[Rendered images with source text]
========================================================================

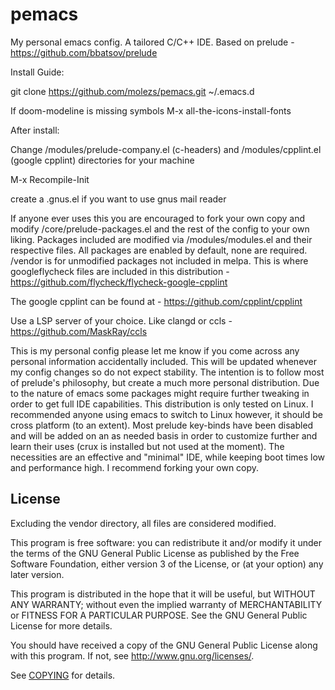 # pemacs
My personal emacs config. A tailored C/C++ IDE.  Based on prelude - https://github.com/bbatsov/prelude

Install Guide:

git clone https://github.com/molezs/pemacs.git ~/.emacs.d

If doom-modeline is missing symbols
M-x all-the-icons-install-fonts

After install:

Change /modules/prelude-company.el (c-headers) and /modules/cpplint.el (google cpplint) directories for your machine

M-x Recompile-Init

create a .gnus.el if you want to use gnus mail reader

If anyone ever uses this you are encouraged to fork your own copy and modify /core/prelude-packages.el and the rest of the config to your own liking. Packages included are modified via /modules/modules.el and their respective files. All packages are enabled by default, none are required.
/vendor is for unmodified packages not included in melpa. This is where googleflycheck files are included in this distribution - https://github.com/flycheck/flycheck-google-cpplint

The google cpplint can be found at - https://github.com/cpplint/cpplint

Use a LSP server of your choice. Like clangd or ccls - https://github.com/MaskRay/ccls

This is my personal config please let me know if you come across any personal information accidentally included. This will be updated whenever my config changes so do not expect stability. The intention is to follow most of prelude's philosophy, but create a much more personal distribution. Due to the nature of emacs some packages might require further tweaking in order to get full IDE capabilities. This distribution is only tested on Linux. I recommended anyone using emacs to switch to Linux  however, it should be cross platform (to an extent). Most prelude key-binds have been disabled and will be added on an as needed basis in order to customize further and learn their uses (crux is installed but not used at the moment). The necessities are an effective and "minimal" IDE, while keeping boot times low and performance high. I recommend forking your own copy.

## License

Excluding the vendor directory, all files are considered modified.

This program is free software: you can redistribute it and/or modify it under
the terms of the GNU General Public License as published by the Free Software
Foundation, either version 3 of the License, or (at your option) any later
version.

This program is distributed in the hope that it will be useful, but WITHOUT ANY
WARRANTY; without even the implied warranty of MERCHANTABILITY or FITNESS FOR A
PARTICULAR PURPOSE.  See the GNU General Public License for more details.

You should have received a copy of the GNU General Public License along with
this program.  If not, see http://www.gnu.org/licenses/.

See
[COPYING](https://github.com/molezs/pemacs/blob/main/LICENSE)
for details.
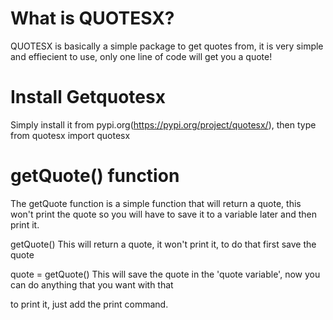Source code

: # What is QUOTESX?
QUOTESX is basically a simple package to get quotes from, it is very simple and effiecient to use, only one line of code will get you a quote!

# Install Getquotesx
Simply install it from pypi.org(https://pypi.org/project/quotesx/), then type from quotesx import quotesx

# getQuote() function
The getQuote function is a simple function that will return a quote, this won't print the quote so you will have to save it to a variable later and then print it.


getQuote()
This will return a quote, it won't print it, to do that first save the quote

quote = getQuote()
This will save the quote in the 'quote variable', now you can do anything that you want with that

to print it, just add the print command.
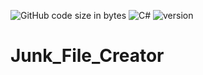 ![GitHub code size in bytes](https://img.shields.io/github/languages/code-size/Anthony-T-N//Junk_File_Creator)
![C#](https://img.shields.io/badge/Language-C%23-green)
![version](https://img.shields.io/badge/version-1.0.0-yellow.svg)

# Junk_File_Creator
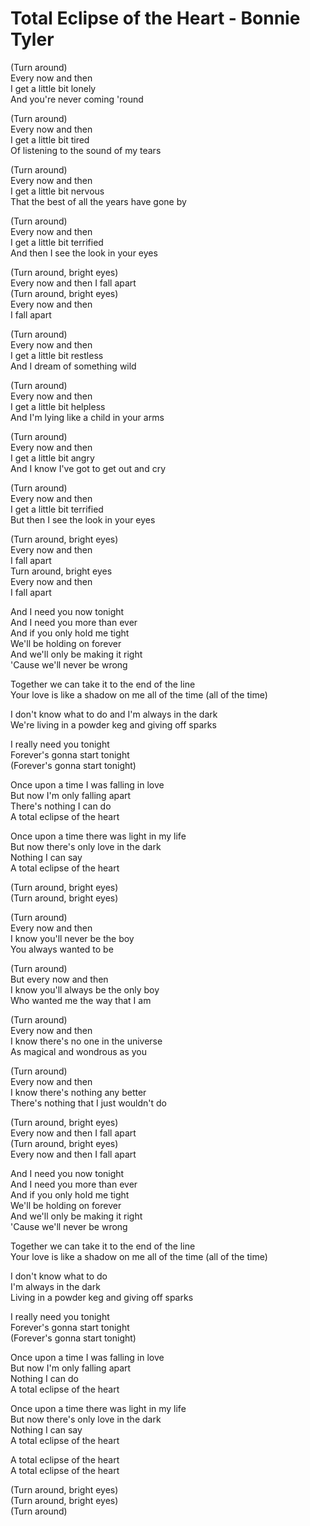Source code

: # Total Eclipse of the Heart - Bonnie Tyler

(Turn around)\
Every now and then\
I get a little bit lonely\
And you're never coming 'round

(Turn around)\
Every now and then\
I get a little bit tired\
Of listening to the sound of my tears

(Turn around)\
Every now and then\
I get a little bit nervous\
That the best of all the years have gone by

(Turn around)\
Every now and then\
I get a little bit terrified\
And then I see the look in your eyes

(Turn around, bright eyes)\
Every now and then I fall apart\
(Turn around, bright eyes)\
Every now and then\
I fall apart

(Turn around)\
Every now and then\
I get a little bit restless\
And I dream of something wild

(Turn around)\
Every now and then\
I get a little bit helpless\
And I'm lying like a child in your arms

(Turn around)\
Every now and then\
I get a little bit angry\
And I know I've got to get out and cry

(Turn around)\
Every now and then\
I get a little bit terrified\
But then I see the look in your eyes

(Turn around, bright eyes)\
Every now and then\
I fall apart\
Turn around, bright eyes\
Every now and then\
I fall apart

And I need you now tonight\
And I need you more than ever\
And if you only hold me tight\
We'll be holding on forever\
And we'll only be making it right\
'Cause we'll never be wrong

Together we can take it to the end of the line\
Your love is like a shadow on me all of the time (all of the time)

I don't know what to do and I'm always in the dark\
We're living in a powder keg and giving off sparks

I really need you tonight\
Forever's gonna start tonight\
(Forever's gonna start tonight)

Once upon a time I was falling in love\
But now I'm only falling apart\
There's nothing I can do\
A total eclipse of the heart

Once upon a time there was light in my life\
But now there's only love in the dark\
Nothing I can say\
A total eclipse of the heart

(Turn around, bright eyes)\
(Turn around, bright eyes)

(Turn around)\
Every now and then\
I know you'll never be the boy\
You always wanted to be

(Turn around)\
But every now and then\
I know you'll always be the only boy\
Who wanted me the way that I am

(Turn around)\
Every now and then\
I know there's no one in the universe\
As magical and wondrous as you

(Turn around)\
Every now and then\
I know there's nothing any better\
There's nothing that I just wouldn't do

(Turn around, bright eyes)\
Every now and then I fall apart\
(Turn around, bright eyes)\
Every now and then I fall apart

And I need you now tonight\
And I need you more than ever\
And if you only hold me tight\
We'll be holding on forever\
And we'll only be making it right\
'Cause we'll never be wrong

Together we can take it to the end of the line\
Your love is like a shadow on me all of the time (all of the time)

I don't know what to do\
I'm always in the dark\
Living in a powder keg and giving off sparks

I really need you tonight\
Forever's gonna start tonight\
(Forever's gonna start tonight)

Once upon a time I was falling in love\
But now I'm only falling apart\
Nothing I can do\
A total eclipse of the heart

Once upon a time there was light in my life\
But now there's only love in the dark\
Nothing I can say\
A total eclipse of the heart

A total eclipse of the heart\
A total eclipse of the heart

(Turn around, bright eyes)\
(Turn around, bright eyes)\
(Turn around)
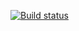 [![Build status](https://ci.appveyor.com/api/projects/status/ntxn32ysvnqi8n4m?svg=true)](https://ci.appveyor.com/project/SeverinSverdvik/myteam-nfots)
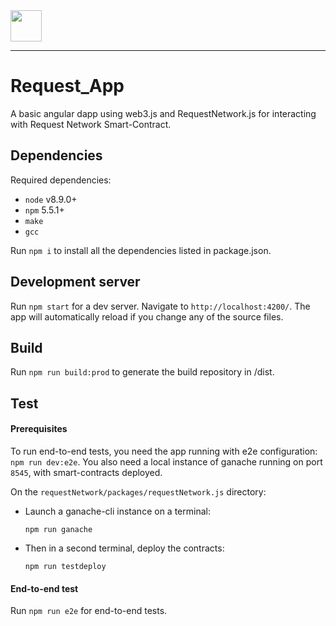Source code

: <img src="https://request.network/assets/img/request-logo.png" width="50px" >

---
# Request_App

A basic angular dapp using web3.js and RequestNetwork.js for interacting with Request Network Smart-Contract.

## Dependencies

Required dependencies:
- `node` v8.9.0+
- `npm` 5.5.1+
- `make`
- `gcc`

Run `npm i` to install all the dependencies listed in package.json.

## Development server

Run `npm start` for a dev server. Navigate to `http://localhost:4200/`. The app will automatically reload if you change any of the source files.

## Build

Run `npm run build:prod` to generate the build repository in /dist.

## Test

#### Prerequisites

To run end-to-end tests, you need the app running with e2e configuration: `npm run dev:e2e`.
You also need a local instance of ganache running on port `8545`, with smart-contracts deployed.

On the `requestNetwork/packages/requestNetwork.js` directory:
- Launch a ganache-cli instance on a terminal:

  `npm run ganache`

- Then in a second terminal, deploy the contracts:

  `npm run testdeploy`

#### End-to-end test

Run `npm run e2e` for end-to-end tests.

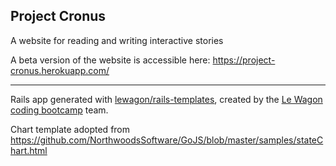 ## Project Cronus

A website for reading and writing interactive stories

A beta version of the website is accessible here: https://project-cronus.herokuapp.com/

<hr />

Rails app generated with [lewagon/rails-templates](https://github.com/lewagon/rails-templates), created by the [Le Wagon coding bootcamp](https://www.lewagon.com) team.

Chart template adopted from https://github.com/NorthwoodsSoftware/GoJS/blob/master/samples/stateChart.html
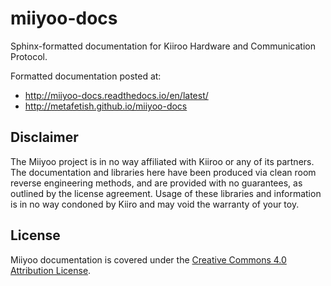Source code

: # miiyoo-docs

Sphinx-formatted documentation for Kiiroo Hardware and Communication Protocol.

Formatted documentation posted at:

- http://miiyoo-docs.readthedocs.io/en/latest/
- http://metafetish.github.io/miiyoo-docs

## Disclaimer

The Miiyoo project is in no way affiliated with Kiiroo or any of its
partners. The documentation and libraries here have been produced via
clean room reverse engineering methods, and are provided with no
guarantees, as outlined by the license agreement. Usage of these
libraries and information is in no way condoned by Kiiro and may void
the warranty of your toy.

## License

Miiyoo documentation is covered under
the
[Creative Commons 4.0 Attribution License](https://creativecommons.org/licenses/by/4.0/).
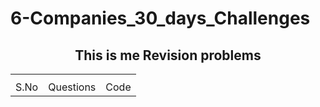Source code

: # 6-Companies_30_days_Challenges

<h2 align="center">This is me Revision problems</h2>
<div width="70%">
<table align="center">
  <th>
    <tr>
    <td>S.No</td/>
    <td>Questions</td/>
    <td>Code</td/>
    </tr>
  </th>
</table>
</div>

========================================================================

● Directions for this task
Show the lines of the records above that mention "variable".

● Solution
The getQuote function is a simple function that will return a quote, this won't print the quote so you will have to save it to a variable later and then print it.
This will save the quote in the 'quote variable', now you can do anything that you want with that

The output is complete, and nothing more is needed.